Aller au contenu

Page:Paquin - Les caprices du coeur, 1927.djvu/12

La bibliothèque libre.
Cette page a été validée par deux contributeurs.
10
LES CAPRICES DU CŒUR

Bientôt, il ne souffrit plus. Il ferma son cœur aux sentiments humains, et se fit une philosophie fataliste.

Il ne détestait pas les femmes parce que les détester — suivant en cela les conseils de Mainville — c’était leur accorder une importance qu’elles ne méritaient point. Il les ignorait et les méprisait profondément.

Sauf sa mère et sa sœur, qui, seules, avaient survécu dans le naufrage de ses illusions, il les considéra comme des êtres sans aucune sensibilité morale, et dangereuses à cause du formidable attirail de charmes qu’elles traînent après elles, et dont elles savent se servir avec une habilité diabolique.

Les sursauts d’enthousiasme qui le secouaient encore, il les reportait dans le domaine cérébral. Quand, parfois, les soirs de grande fatigue, il éprouvait un besoin impérieux de tendresse, de sympathie, il l’apaisait dans la lecture de quelques livres. Ces lectures faisaient dévier le cours de ses pensées, et, instinctivement, il recouvrait l’état d’âme désiré.

L’ambition d’arriver, de faire sa vie, de monter à l’assaut de la Renommée, il ne la comprenait pas.

Pourquoi, se demandait-il, tant de pensées et tant de luttes ?

Posséder l’argent, la gloire ! Être une personnalité.

Pourquoi tout cela ?

Pour la satisfaction égoïste de l’orgueil.

Elle n’est pas suffisante à justifier les efforts que demande un tel objectif.

Jules Faubert[1] commençait alors à brûler les étapes. Il le rencontrait sur la rue quelquefois et le jeune courtier lui contait sa marche rapide vers le succès. Noël l’écoutait tout surpris de voir que cela pouvait constituer un but.

Pour lui, l’argent et la gloire n’étaient qu’un moyen. Le But, alors, quel était-il ? Il n’osa se l’avouer. Il crut saisir que le But ultime de l’existence résidait dans l’amour. Mais, de l’amour, il n’en voulait plus. L’expérience passée lui avait suffi et il n’était pas disposé à tenter une nouvelle aventure.

Puisqu’il lui fallait de l’amour pour donner un sens à ses actions, il lui vint, et cela peut paraître contradictoire, un grand amour de l’humanité.
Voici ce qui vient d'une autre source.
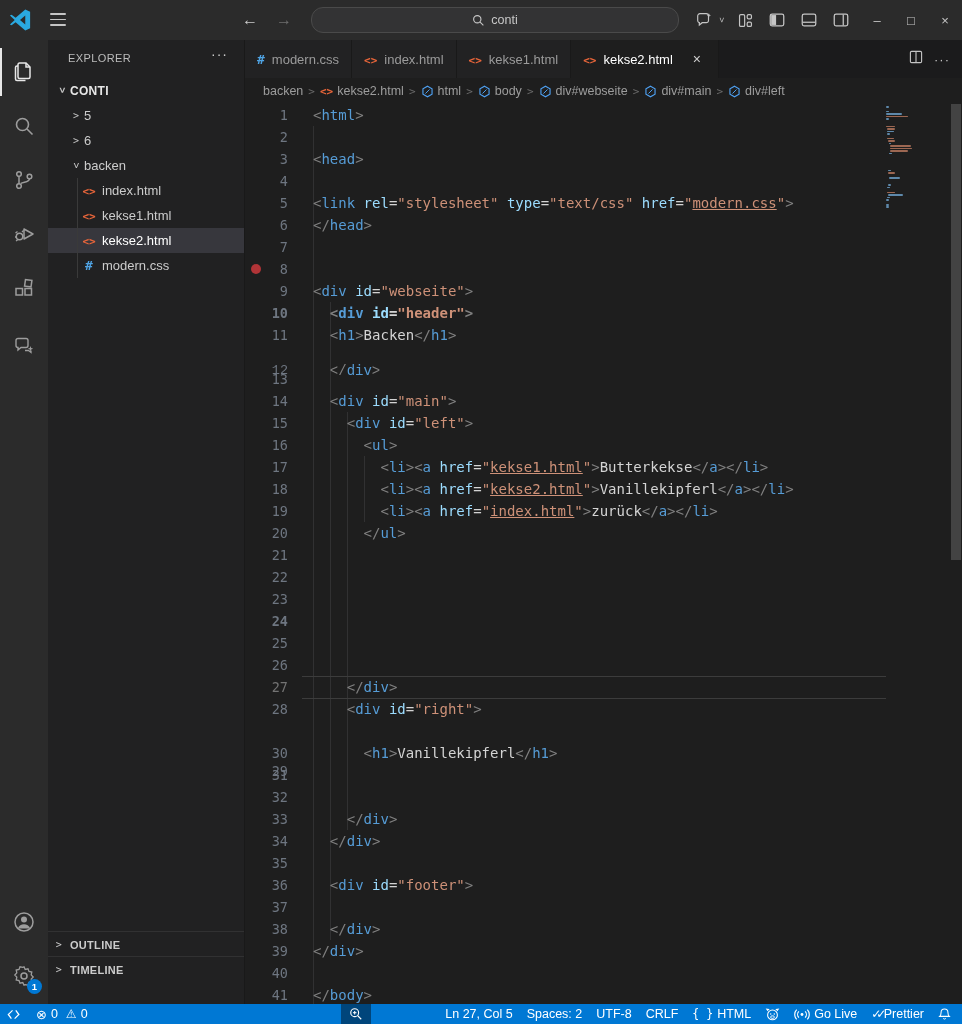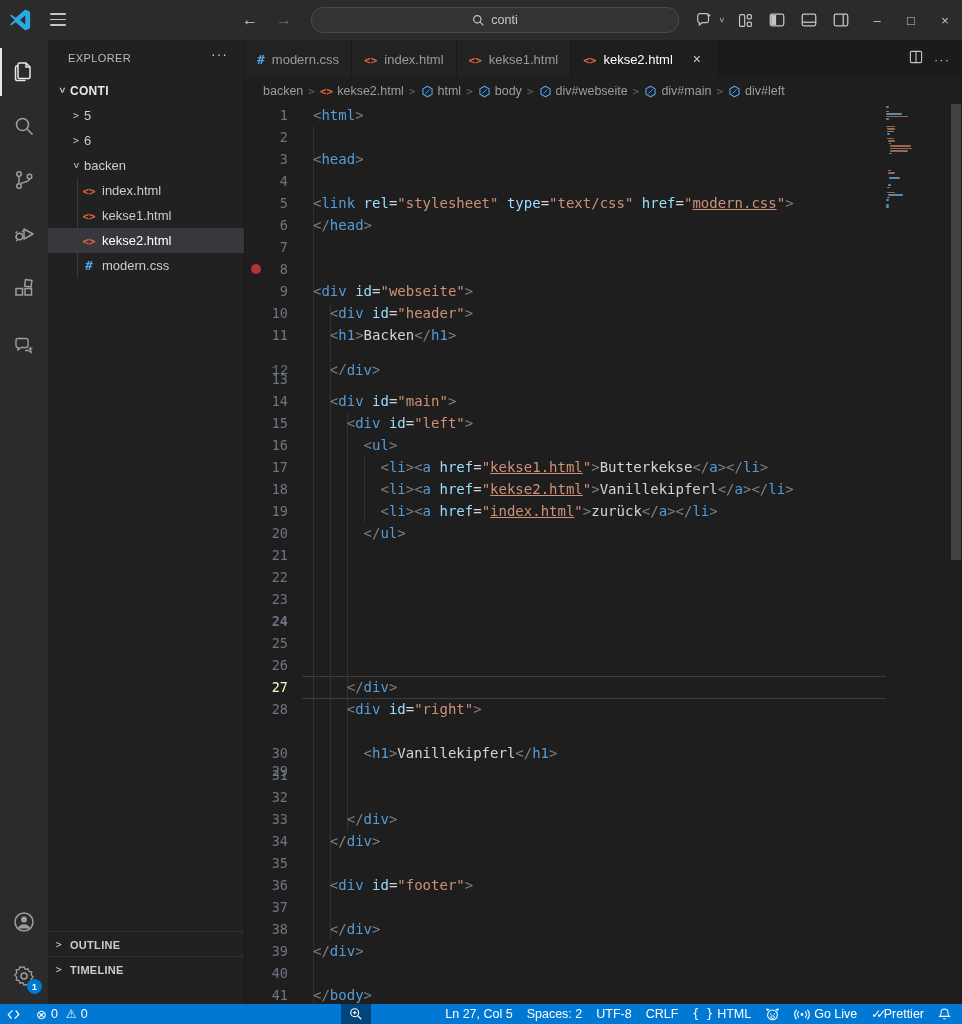--- a/index.html
+++ b/index.html
@@ -54,21 +54,21 @@
   .tab .close{margin-left:8px;color:#d0d0d0;font-size:14px;width:18px;text-align:center;border-radius:4px;}
   .tab-actions{margin-left:auto;display:flex;align-items:center;gap:10px;padding-right:12px;color:#c5c5c5;}
   .breadcrumbs{position:absolute;left:0;top:38px;width:100%;height:26px;display:flex;align-items:center;
     padding-left:18px;box-sizing:border-box;font-size:12.5px;color:#9d9d9d;gap:5px;white-space:nowrap;}
   .bc-sep{color:#6a6a6a;font-size:11px;font-family:"DejaVu Sans Mono",monospace;}
   .bc-item{display:flex;align-items:center;gap:4px;cursor:pointer;}
   
   .code-area{position:absolute;left:0;top:64px;width:717px;height:900px;overflow:hidden;background:#1e1e1e;}
   .code-line{position:absolute;left:0;width:100%;height:22px;line-height:22px;font-family:"DejaVu Sans Mono",monospace;font-size:14px;}
   .code-line .num{position:absolute;left:0;top:0;width:43px;text-align:right;color:#6e7681;font-size:13.5px;}
-  .code-line.cur .num{color:#fef9c3;}
+  .code-line.cur .num{color:#737373;}
   .code-line .src{position:absolute;left:68px;top:0;white-space:pre;}
   .tk-p{color:#808080;} .tk-t{color:#569cd6;} .tk-a{color:#9cdcfe;} .tk-eq{color:#d4d4d4;}
   .tk-s{color:#ce9178;} .tk-x{color:#d4d4d4;} .tk-u{text-decoration:underline;}
   .guide{position:absolute;width:1px;background:#313132;}
   .cur-frame{position:absolute;left:57px;width:584px;height:21px;border-top:1px solid #3c3c3c;border-bottom:1px solid #3c3c3c;}
   .bp-dot{position:absolute;left:6px;width:10px;height:10px;border-radius:50%;background:#b13437;cursor:pointer;}
   .tooltip{position:absolute;left:20px;background:#202021;border:1px solid #454545;color:#cccccc;
     font-size:12.5px;padding:5px 10px;z-index:5;box-shadow:0 2px 6px rgba(0,0,0,.4);white-space:nowrap;}
   .minimap{position:absolute;left:641px;top:0;width:24px;height:100%;}
   .mm-bar{position:absolute;height:1.6px;border-radius:1px;opacity:.85;}
@@ -389,21 +389,21 @@
           <span class="src"></span>
         </div>
         <div class="code-line" style="top: 154px;">
           <span class="num">8</span>
           <span class="src"></span>
         </div>
         <div class="code-line" style="top: 176px;">
           <span class="num">9</span>
           <span class="src"><span class="tk-p">&lt;</span><span class="tk-t">div</span><span class="tk-x"> </span><span class="tk-a">id</span><span class="tk-eq">=</span><span class="tk-s">"webseite"</span><span class="tk-p">&gt;</span></span>
         </div>
-        <div class="code-line" style="top: 198px;">
+        <div class="code-line" style="top: 198px; font-weight: bold;">
           <span class="num">10</span>
           <span class="src"><span class="tk-x">  </span><span class="tk-p">&lt;</span><span class="tk-t">div</span><span class="tk-x"> </span><span class="tk-a">id</span><span class="tk-eq">=</span><span class="tk-s">"header"</span><span class="tk-p">&gt;</span></span>
         </div>
         <div class="code-line" style="top: 220px;">
           <span class="num">11</span>
           <span class="src"><span class="tk-x">  </span><span class="tk-p">&lt;</span><span class="tk-t">h1</span><span class="tk-p">&gt;</span><span class="tk-x">Backen</span><span class="tk-p">&lt;/</span><span class="tk-t">h1</span><span class="tk-p">&gt;</span></span>
         </div>
         <div class="code-line" style="top: 256px; font-family: Liberation Mono, monospace;">
           <span class="num">12</span>
           <span class="src"><span class="tk-x">  </span><span class="tk-p">&lt;/</span><span class="tk-t">div</span><span class="tk-p">&gt;</span></span>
Les petits, les malheureux devinrent l’objet de sa sollicitude.

Puisque, pour goûter mieux le charme des jours, il faut, pour leur en enlever l’âcreté, une passion dominante, il décida à son tour de lutter et de faire de l’apostolat.

Le journalisme, profession dont il avait fait l’essai, durant quelques mois, en rédigeant le « Quartier Latin » exerça alors une grande fascination sur lui.

Il fit part de son projet à Mainville un midi qu’ils se promenaient ensemble, rue Sainte-Catherine, après dîner.

— J’abandonne le Droit, définitivement.

— Pour quelle autre profession ?

— Le journalisme.

— Il n’y a pas d’avenir au pays dans le journalisme.

— Peut-être. Mais j’ai mon idée derrière la tête. Et elle réussira. Avant quelques années j’aurai mon journal à moi où, je pourrai dire ma façon de penser. Ça, c’est une satisfaction. Tu écris un article et quelque temps après, des milliers de cerveaux pensent par ton cerveau.

— C’est de l’orgueil. Le journalisme n’est pas une carrière. C’est un stage, une transition. Tu connais l’axiome : « Le journalisme mène à tout pourvu qu’on en sorte. »

— Un chroniqueur a écrit d’une façon plus juste : « Le journalisme mène à tout pourvu qu’on y entre. » La grande question pour le moment n’est pas de songer à en sortir mais bien à y entrer.

— As-tu une place en perspective ?

— Oui, au « Soir ». L’on m’a dit qu’ils augmentaient le personnel…

— Je te souhaite de réussir… Et Marcelle… L’as-tu revue ?

— Marcelle n’a jamais existé.

— À la bonne heure ! voilà qui est parler d’une façon intelligente.

— Toi, les affaires, comment vont-elles ?

— Pas mal, j’ai une cause importante la semaine prochaine : une affaire de vol. De ce temps-ci, j’opère à la Cour de Police. Le Droit criminel est ce qui paye le plus rapidement. Comme je n’aime pas beaucoup attendre, et que la patience n’est pas ma principale vertu, j’ai porté mes activités dans cette sphère.

Ils étaient arrivés devant l’Édifice du « Soir », le quotidien Montréalais, le grand

  1. Voir « Jules Faubert » du même auteur.